L’Inde pourrait riposter en imposant des droits de douane plus élevés aux États-Unis, ce qui pourrait ne pas avoir beaucoup d’impact. Pour être honnête, l’Inde applique certains des droits de douane les plus élevés au monde, avec un droit de douane moyen simple oscillant autour de 17 % en 2023. Elle doit d’une part réduire ses droits de douane à l’importation et, d’autre part, chercher à diversifier ses échanges commerciaux avec davantage de pays et de régions en concluant des accords commerciaux, en particulier avec l’UE, l’Asie du Sud-Est et l’Afrique. Ce faisant, l’Inde doit se débarrasser de sa réputation de marché « favorable à l’investissement mais hostile au commerce ».
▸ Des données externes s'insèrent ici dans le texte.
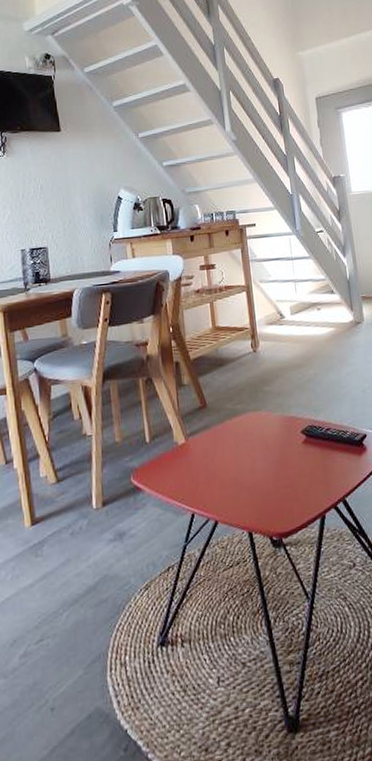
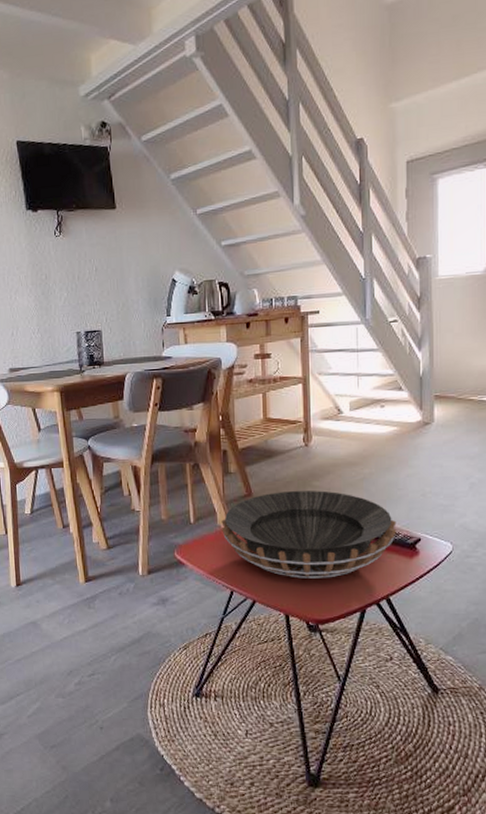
decorative bowl: none [178,395,345,490] -> present [221,490,397,578]

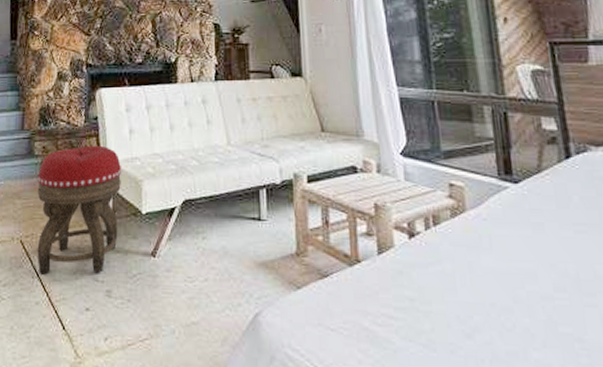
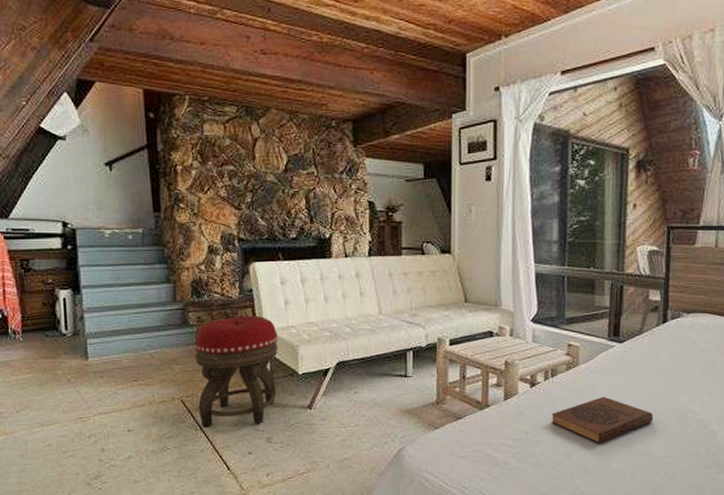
book: none [439,253,578,320] -> present [551,396,654,443]

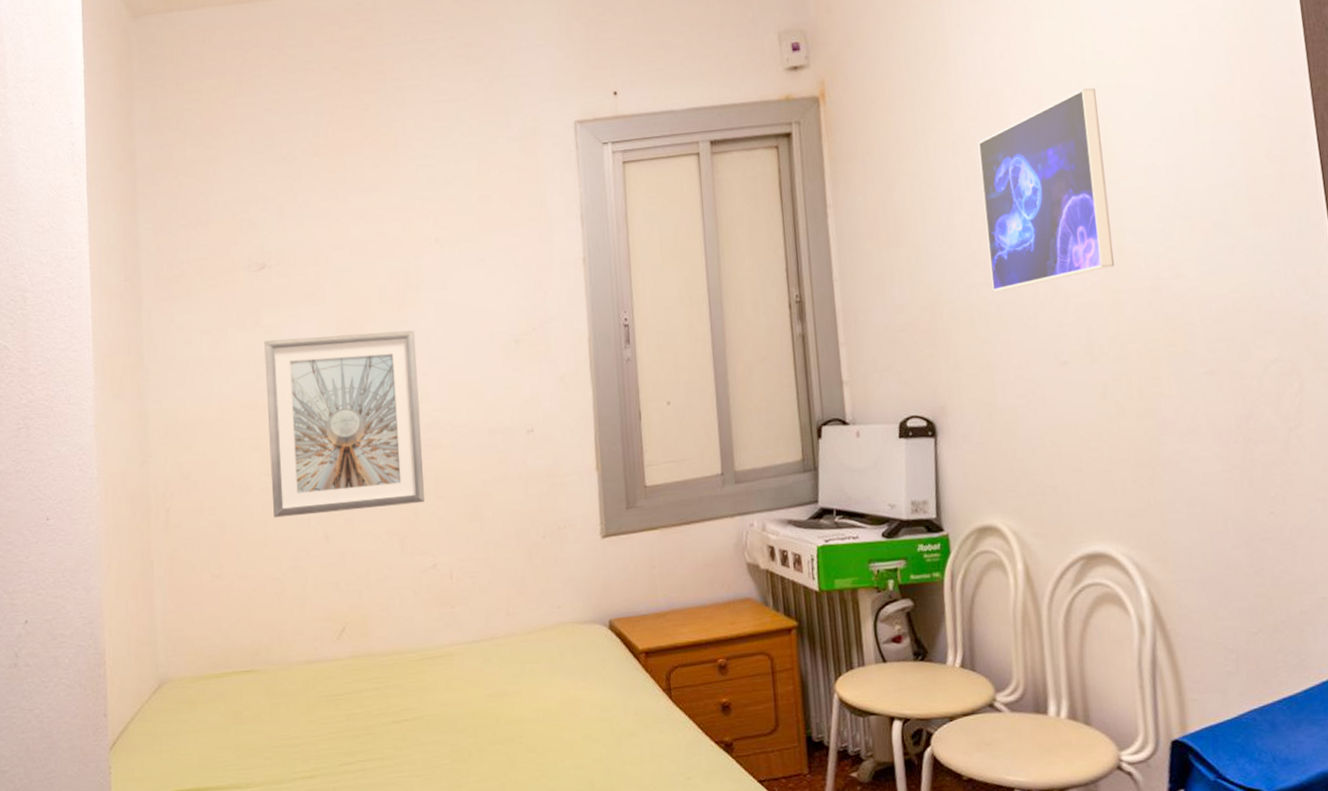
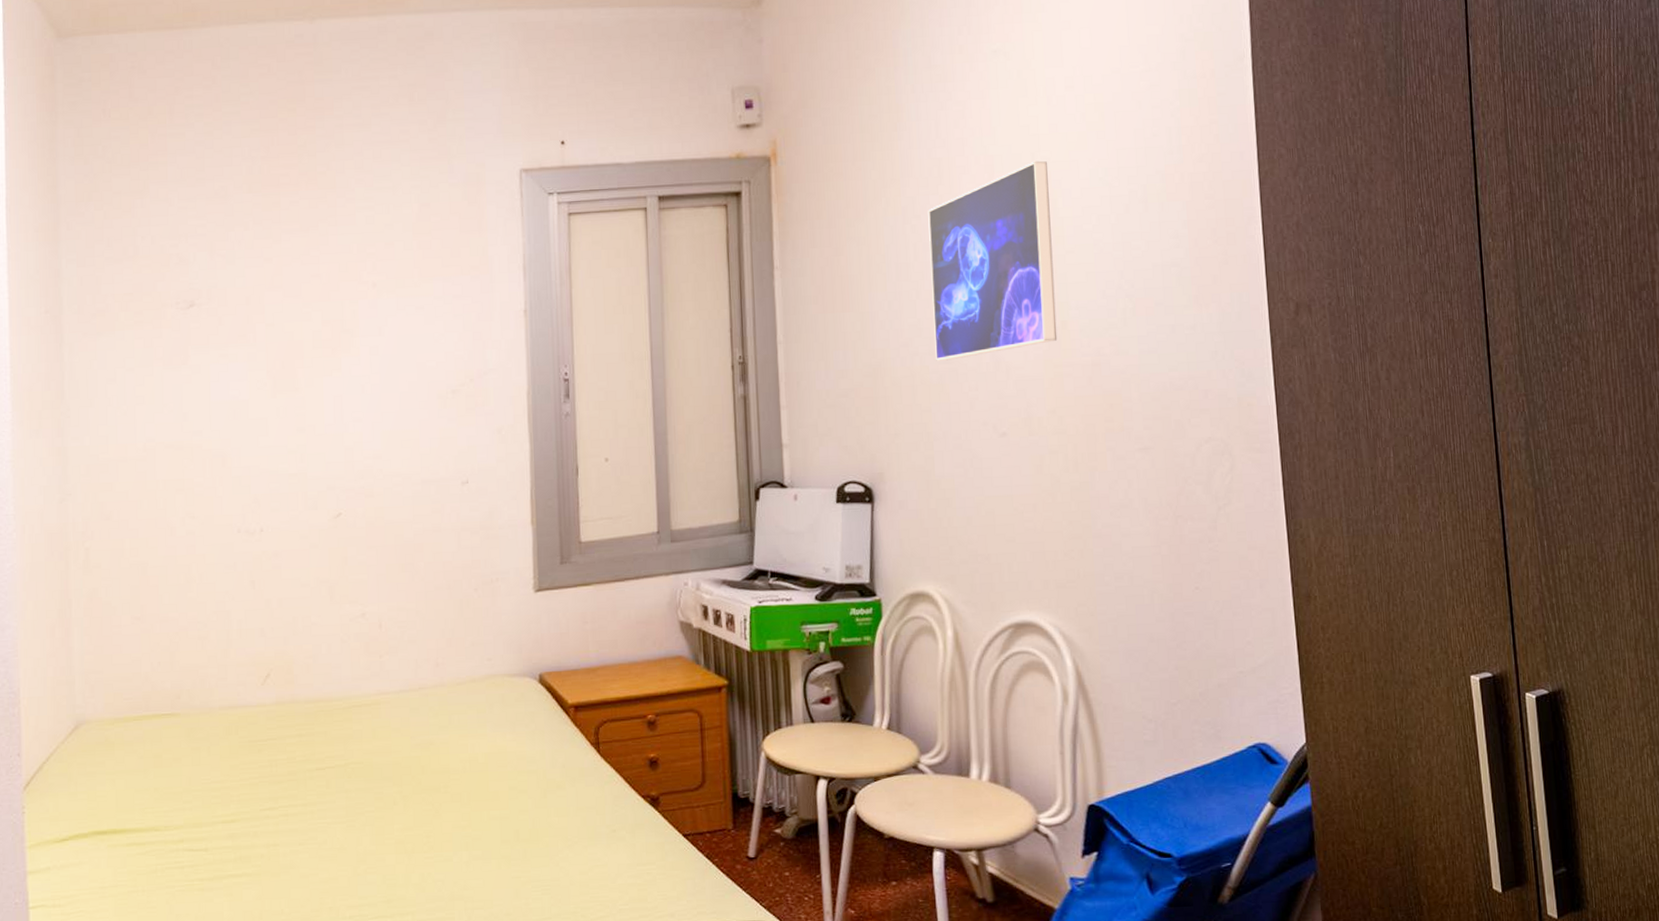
picture frame: present [264,330,425,518] -> none [191,376,356,561]

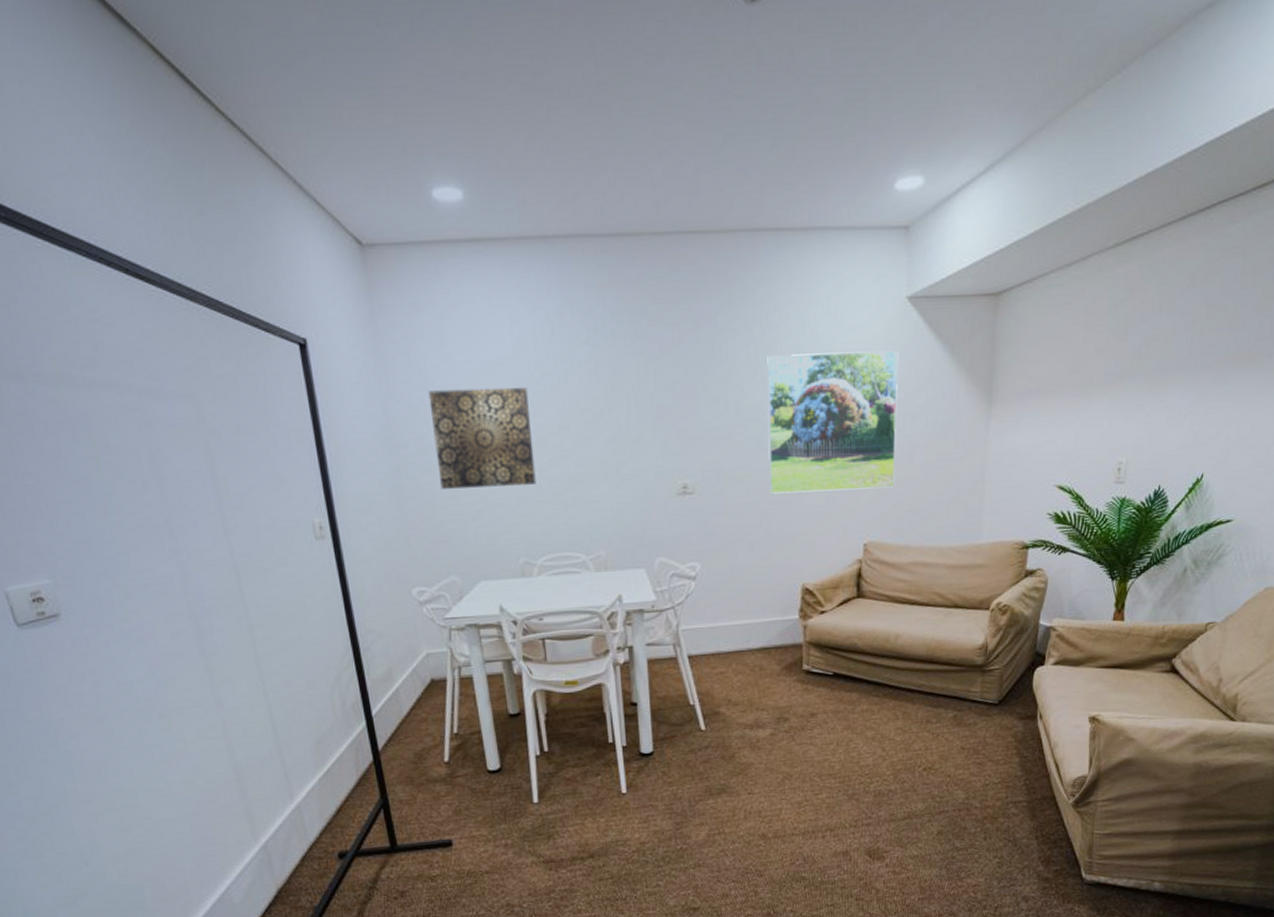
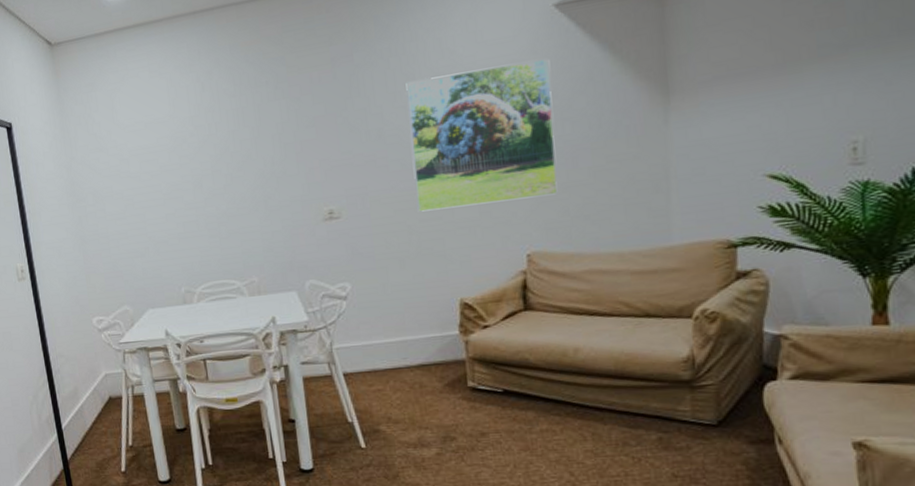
wall art: present [428,387,536,489] -> none [102,140,194,232]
Le « partenariat global et stratégique » entre les États-Unis et l’Inde a été présenté comme le partenariat déterminant du XXIe siècle, Washington considérant l’Inde comme un partenaire stratégique essentiel dans la région indo-pacifique et au-delà. Cependant, ces relations risquent d’être compromises par les droits de douane imposés par Trump. Faisant écho aux propos tenus par le président Obama lors de sa visite en Inde en 2015, selon lesquels « l’Amérique peut être le meilleur partenaire de l’Inde », le scénario actuel reflète une réalité différente, les relations entre les deux plus grandes démocraties du monde se trouvant à nouveau à la croisée des chemins. La convergence stratégique que les deux nations ont poursuivie pendant des décennies est aujourd’hui confrontée à davantage de divergences et doit être comblée par les deux dirigeants pour leur bien et celui du monde entier.